The explanation has now arrived, courtesy of California Secretary of State Debra Bowen. It is that the vast majority of newly registered voters actually cast ballots. That’s something to think about as new polls begin to appear, now that the 2014 election season has informally begun.

The turnout among new voters confounded many pollsters, who often change their survey models in the final weeks before a major election to concentrate on what they call “likely voters.”

When some polls stuck to the registered model late last September and into early October, Republicans complained loudly of alleged bias among pollsters, saying that polls based on registered voters overstated the Democratic vote and undershot the number of Republicans who would turn out. For everyone knows, they said, that higher percentages of Republican registrants than Democrats come out for elections.

They even set up a Web site titled “Unskewedpolls.com” which took poll results and changed them to give Romney an eight-point edge one month before Election Day. (After the election, Unskewedpolls.com headlined that it was foiled by “revenge and racism.”)

Historically, the Republican presumptions are correct. They are more correct, though, in primary elections and special elections than in presidential votes, where the historical average turnout in California – which represents a decent cross-section of American voters – runs to about 79 percent of all registered voters, about 30 percent more than typically vote in primaries.

But something different went on last fall, and it suggests that pollsters will need to change.
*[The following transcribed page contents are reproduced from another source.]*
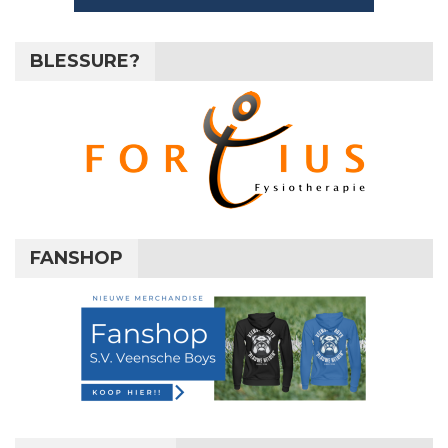
BLESSURE?
FANSHOP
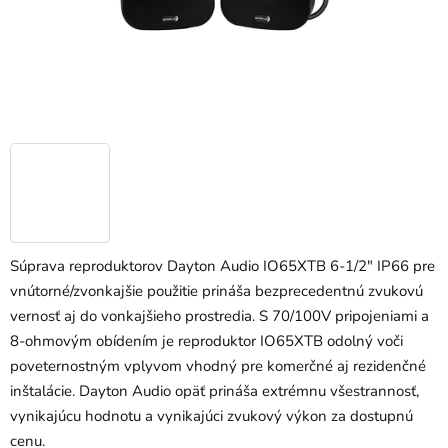
Súprava reproduktorov Dayton Audio IO65XTB 6-1/2" IP66 pre
vnútorné/zvonkajšie použitie prináša bezprecedentnú zvukovú
vernosť aj do vonkajšieho prostredia. S 70/100V pripojeniami a
8-ohmovým obídením je reproduktor IO65XTB odolný voči
poveternostným vplyvom vhodný pre komerčné aj rezidenčné
inštalácie. Dayton Audio opäť prináša extrémnu všestrannosť,
vynikajúcu hodnotu a vynikajúci zvukový výkon za dostupnú
cenu.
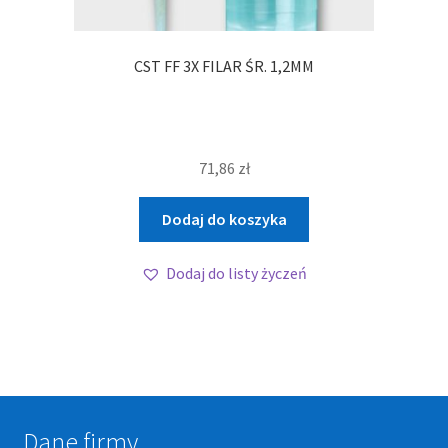
CST FF 3X FILAR ŚR. 1,2MM
71,86
zł
Dodaj do koszyka
Dodaj do listy życzeń
Dane firmy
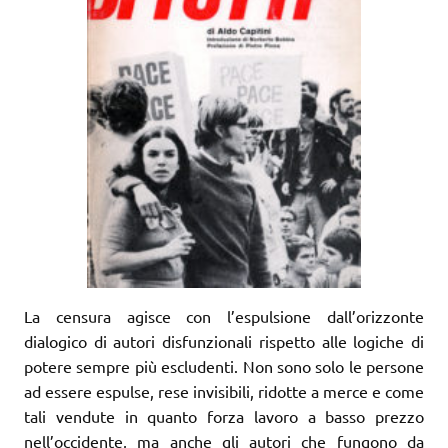
La censura agisce con l’espulsione dall’orizzonte
dialogico di autori disfunzionali rispetto alle logiche di
potere sempre più escludenti. Non sono solo le persone
ad essere espulse, rese invisibili, ridotte a merce e come
tali vendute in quanto forza lavoro a basso prezzo
nell’occidente, ma anche gli autori che fungono da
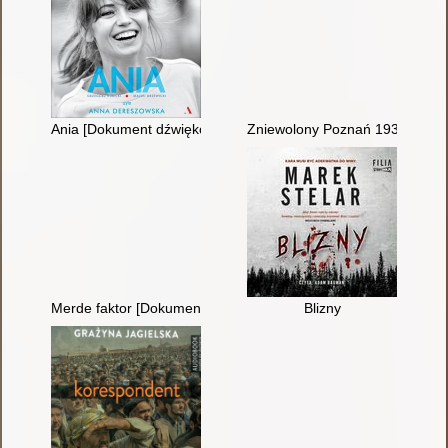
Ania [Dokument dźwiękowy]
Zniewolony Poznań 1939-1945
Merde faktor [Dokument dźwiękowy]
Blizny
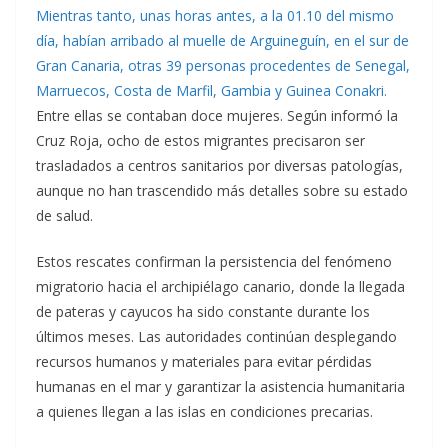
Mientras tanto, unas horas antes, a la 01.10 del mismo
día, habían arribado al muelle de Arguineguín, en el sur de
Gran Canaria, otras 39 personas procedentes de Senegal,
Marruecos, Costa de Marfil, Gambia y Guinea Conakri.
Entre ellas se contaban doce mujeres. Según informó la
Cruz Roja, ocho de estos migrantes precisaron ser
trasladados a centros sanitarios por diversas patologías,
aunque no han trascendido más detalles sobre su estado
de salud.
Estos rescates confirman la persistencia del fenómeno
migratorio hacia el archipiélago canario, donde la llegada
de pateras y cayucos ha sido constante durante los
últimos meses. Las autoridades continúan desplegando
recursos humanos y materiales para evitar pérdidas
humanas en el mar y garantizar la asistencia humanitaria
a quienes llegan a las islas en condiciones precarias.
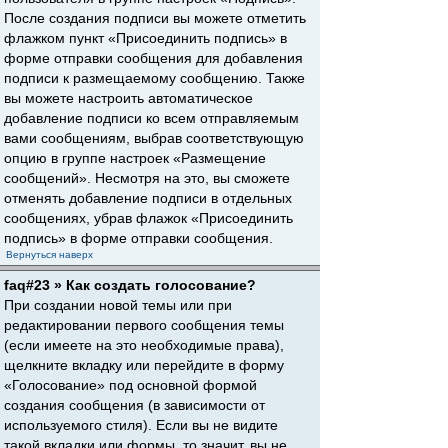
После создания подписи вы можете отметить
флажком пункт «Присоединить подпись» в
форме отправки сообщения для добавления
подписи к размещаемому сообщению. Также
вы можете настроить автоматическое
добавление подписи ко всем отправляемым
вами сообщениям, выбрав соответствующую
опцию в группе настроек «Размещение
сообщений». Несмотря на это, вы сможете
отменять добавление подписи в отдельных
сообщениях, убрав флажок «Присоединить
подпись» в форме отправки сообщения.
Вернуться наверх
faq#23 » Как создать голосование?
При создании новой темы или при
редактировании первого сообщения темы
(если имеете на это необходимые права),
щелкните вкладку или перейдите в форму
«Голосование» под основной формой
создания сообщения (в зависимости от
используемого стиля). Если вы не видите
такой вкладки или формы, то значит, вы не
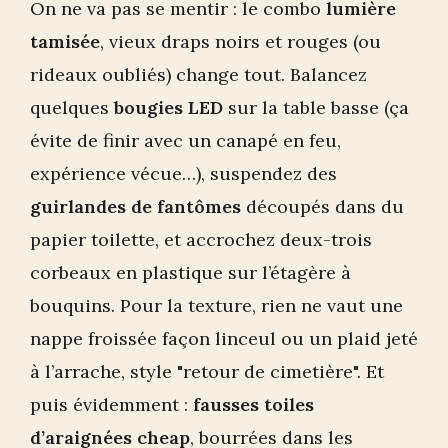
On ne va pas se mentir : le combo
lumière
tamisée
, vieux draps noirs et rouges (ou
rideaux oubliés) change tout. Balancez
quelques
bougies LED
sur la table basse (ça
évite de finir avec un canapé en feu,
expérience vécue…), suspendez des
guirlandes de fantômes
découpés dans du
papier toilette, et accrochez deux-trois
corbeaux en plastique sur l’étagère à
bouquins. Pour la texture, rien ne vaut une
nappe froissée façon linceul ou un plaid jeté
à l’arrache, style "retour de cimetière". Et
puis évidemment :
fausses toiles
d’araignées cheap
, bourrées dans les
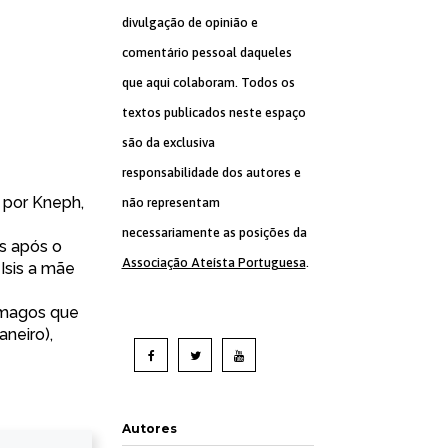
divulgação de opinião e
comentário pessoal daqueles
que aqui colaboram. Todos os
textos publicados neste espaço
são da exclusiva
responsabilidade dos autores e
 por Kneph,
não representam
necessariamente as posições da
s após o
Associação Ateísta Portuguesa
.
Isis a mãe
s magos que
neiro),
Autores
Two factors altered things markedly: heavy registration of new Latino voters (26 percent more registered to vote last year than four years earlier) and online voter registration.

No major polling organization figured those new voters into sampling calculations when they began, late in the election cycle, to separate likely voters from the general pool of registrants.

Registrants have usually been judged as likely voters based on their prior turnout records and their levels of enthusiasm about current candidates.

But information gathered by Bowen, California’s top election official, suggests that new registrants in 2012 were more likely to vote than the average veteran voter.

In Orange County, for example, 82 percent of those who registered online after it became possible in mid-September actually voted. That’s a spectacular showing for persons who are not longtime, habitual voters that pollsters would usually classify as “likely.” Plus, 81 percent of new registrants who used the old-fashioned paper methods to sign up actually turned out. Equally spectacular and unexpected by the so-called experts. And much better than the overall performance of all registrants, only 67 percent of whom cast ballots.

In Santa Barbara County, the numbers were exactly equal among those newly signed up online and on paper, at 86 percent compared with an 81 percent overall turnout.

Those numbers were pretty much matched all around the state. And since almost two-thirds of those signing up for the first time last year registered Democratic, it turns out the polls were skewed to make the Republican turnout look significantly better than it actually was, not the other way around, as GOP activists and officials charged. So much for Unskewedpolls.com.

In a post-election talk at the Sacramento Press Club, California Field Poll director Mark DiCamillo, whose surveys turned out far more accurately than many of his national counterparts’, observed that the results square with human nature: If someone makes the effort to register in the waning weeks of a campaign, chances are it’s because he or she is deeply committed to some candidate or issue.

Polls disregarding those individuals, as every national measure of so-called likely voters did last year, will always be wrong, always behind the latest developments.

Which means that pollsters, like everyone else, must adjust to cope with today’s brave new online world – or else they will become obsolete.